Thursday, July 2, 2009

Lessons from a single girl's playbook

So I have had many conversations with men and lady friends alike and I have noticed that there are many-- many, many women out here over 30 who are operating without the rules, plays, and strategies of the "Get 'em single girl" playbook. Or if women have one, it is in serious need of some updating and modifying-- for real, you think that the "give 'em a little and take it back" strategy still works in your 30's??? Ah, yeah sit down sweetie and read a little of this blog... :P

So what are the rules, plays, and strategies? Well there are several...many are classics but somewhere, somehow we lost our minds between watching a little too much Oprah, reading too much Essence (yeah, I said it and will be addressed another time), and huddling around our well-intentioned but sometimes misguided girlfriends... but I have already discussed this last point before in my Accessory blog #8 so let's move on... :)

Playbook Lesson #39: Learn to love a sport. Any who know me knows I would vote for football. Listen lady friends, I find this one of my best strategies in my playbook because literally I see men's faces light up when I have a better than a"Ooo he's too fine" opinion about the game. Now in my very feminine ways I don't propose that you become one of the guys, take one to the head, and sit like you got a sock in your pants while enjoying the game... He still wants you to be a girl and men (just like we do) want someone who is genuinely interested in someting they enjoy. Also men know when you are just in the football mix to be seen (men are at least this perceptive). I can't stand going to a sports bar where women seem to be there for the love of football but it's obvious they have other intentions as they have walked by the same group of men four times during one tv time out.

So I am going to give you SP's little trick here... If you go and actually WATCH the game in cute but very subdued attire (but no need to shed the heels), sit (preferrably alone if you got the balls chill alone), and oh here is the clincher... act NORMALLY, I promise the men will come. And better yet when he strikes up a conversation and (Oh! this is the best) you kind of ignore or press pause on him for one second while you listen to the commentators play-by-play, he will eat that crap up! Why? Because he and other men will realize that at this point they aren't the center of your attention and every man wants to be the center of a woman's attention... Therefore it's a chall-ange!
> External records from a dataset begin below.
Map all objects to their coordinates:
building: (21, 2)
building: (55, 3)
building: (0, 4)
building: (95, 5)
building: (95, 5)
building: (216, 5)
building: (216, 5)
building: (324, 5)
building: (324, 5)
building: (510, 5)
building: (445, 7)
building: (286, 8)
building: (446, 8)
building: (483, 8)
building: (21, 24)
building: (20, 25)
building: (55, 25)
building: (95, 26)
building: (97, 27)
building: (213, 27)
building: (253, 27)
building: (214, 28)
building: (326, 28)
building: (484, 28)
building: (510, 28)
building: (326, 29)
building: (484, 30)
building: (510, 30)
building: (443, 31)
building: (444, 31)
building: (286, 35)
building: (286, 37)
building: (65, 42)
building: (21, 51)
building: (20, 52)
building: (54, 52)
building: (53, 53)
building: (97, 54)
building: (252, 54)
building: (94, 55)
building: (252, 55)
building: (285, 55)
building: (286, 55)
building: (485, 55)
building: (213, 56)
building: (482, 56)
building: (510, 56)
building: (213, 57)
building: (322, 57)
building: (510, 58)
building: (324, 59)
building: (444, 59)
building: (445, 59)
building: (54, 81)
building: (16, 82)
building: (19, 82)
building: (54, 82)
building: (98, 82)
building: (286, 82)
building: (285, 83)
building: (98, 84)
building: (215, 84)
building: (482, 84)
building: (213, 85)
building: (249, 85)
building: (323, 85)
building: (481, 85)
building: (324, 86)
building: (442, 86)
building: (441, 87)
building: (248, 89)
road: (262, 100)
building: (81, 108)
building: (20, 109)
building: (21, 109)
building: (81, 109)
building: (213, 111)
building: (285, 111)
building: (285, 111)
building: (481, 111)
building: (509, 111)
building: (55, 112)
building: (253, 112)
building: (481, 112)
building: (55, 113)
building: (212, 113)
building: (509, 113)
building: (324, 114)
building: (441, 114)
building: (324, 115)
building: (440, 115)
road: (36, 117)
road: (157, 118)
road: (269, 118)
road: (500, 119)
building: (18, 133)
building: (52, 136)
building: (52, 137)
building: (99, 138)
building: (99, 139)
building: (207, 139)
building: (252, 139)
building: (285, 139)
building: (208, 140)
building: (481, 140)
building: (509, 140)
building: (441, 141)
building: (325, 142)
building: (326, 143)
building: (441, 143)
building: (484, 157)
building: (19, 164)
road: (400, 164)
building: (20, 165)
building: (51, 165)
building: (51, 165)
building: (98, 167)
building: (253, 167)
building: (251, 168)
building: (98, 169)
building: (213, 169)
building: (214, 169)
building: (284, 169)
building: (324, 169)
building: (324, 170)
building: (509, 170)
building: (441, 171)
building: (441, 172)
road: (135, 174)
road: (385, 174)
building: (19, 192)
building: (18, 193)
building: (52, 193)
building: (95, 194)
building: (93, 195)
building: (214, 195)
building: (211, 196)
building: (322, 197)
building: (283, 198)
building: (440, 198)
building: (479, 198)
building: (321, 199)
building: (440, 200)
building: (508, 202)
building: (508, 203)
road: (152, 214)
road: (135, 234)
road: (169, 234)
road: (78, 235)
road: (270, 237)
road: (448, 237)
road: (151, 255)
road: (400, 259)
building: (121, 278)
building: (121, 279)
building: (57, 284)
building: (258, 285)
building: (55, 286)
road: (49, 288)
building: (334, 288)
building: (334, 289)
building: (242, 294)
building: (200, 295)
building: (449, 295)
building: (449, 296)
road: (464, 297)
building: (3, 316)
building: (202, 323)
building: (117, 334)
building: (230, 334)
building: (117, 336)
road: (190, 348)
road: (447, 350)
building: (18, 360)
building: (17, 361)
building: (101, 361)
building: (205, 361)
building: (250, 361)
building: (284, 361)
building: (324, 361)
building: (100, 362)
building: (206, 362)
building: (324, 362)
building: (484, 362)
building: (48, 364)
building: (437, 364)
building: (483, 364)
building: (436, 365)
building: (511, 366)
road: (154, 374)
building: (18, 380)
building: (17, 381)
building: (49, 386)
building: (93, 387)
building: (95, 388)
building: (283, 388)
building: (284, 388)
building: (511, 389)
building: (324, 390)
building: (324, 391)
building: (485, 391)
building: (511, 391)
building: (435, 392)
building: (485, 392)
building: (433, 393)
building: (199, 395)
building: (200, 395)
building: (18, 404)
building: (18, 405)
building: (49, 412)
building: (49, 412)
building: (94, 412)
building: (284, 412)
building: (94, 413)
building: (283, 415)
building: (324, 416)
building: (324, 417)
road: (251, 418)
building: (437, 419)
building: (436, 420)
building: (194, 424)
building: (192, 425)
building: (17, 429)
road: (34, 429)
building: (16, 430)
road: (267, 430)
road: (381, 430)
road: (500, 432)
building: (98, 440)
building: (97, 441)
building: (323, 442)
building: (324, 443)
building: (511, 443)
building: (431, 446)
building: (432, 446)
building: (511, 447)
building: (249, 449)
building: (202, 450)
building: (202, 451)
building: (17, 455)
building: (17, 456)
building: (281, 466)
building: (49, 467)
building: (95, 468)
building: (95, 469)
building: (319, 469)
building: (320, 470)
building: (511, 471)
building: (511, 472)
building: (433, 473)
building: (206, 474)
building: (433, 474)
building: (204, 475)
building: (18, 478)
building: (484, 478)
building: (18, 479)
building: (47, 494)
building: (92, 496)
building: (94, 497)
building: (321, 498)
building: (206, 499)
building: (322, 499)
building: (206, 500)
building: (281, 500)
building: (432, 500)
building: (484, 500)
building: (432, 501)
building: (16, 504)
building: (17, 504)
Playbook lesson #27: A "connection" to a man means squat! Now hear me out... Don't get this confused with attraction. I believe this is very important in a dating relationship but how many times have you (me included) have fallen trap to the "He is a GREAT guy... We have this amazing connection to each other and I know he feels it too on some deep, personal, spiritual, personal, deep, for real kinda of way... he gets me and I get him"... Hogwash, I say! The connection thing is SUCH a trap because here you are planning, dreaming, and building expectations on some kind of relationship that, let's a pregnant pause here, .... only exists in your head.

Let's leave "connection" BS alone and while we're at it, let's stop banking on potential (Whew lawd, if we left these alone it would easily wipe out about 75% of our dating life) and throw back the "catches", especially the ones who are self-indulgent-loving that he is loved by many... (I promise this ego comprises about 85% of the men who live in the A who many have attended a certain university... Not saying any names). :)

We have become so worried about keeping this with a man rather than doing what I think is one of the most important lessons any single girl's playbook....

Playbook lesson #1. Single ladies this is a must... Always, ALWAYS Keep a stallion in your stable (Thanks JM for this phrase). Every time, I mean EVERY TIME I talk to a girl friend who finally gets a man coming around, staying around on a consistent basis she let's all of her other stallions in her stable loose. It's one of the biggest mistakes a single lady can make. We get someone and we immediately take our names out of the dating pool. But I know, you feel that to do this would be deceitful. It's not deceit, it's proper single girl form (In my hauty-boogie voice) to keep a-few, especially if you're over 30. Besides, he ain't your man... my premise is you're still single until you're married. Let me tell you why...

For one, he still got his cookies in the closet; don't ever think a man is so tied up with you that he ain't found a 25th hour in a day. Two, when there is more than one in your stable, you won't run into playbook lesson #27 above--- connecting overly so when it's not time to do so. And finally three, if your main thoroughbred leaves, it ain't a worse feeling of not having another stallion in your stable when you're ready to ride... And there it is. :P

So ladies, if you've just crossed the 30 threshold and you're still in the single game, make sure your playbook is up-to-date and in good working order... Remember, this aint about getting your husband, it's about living the most fabulous single life until you do-- SP

1 comment:

  1. Well put SP! You should hold classes. Let me know if you need any guest speakers.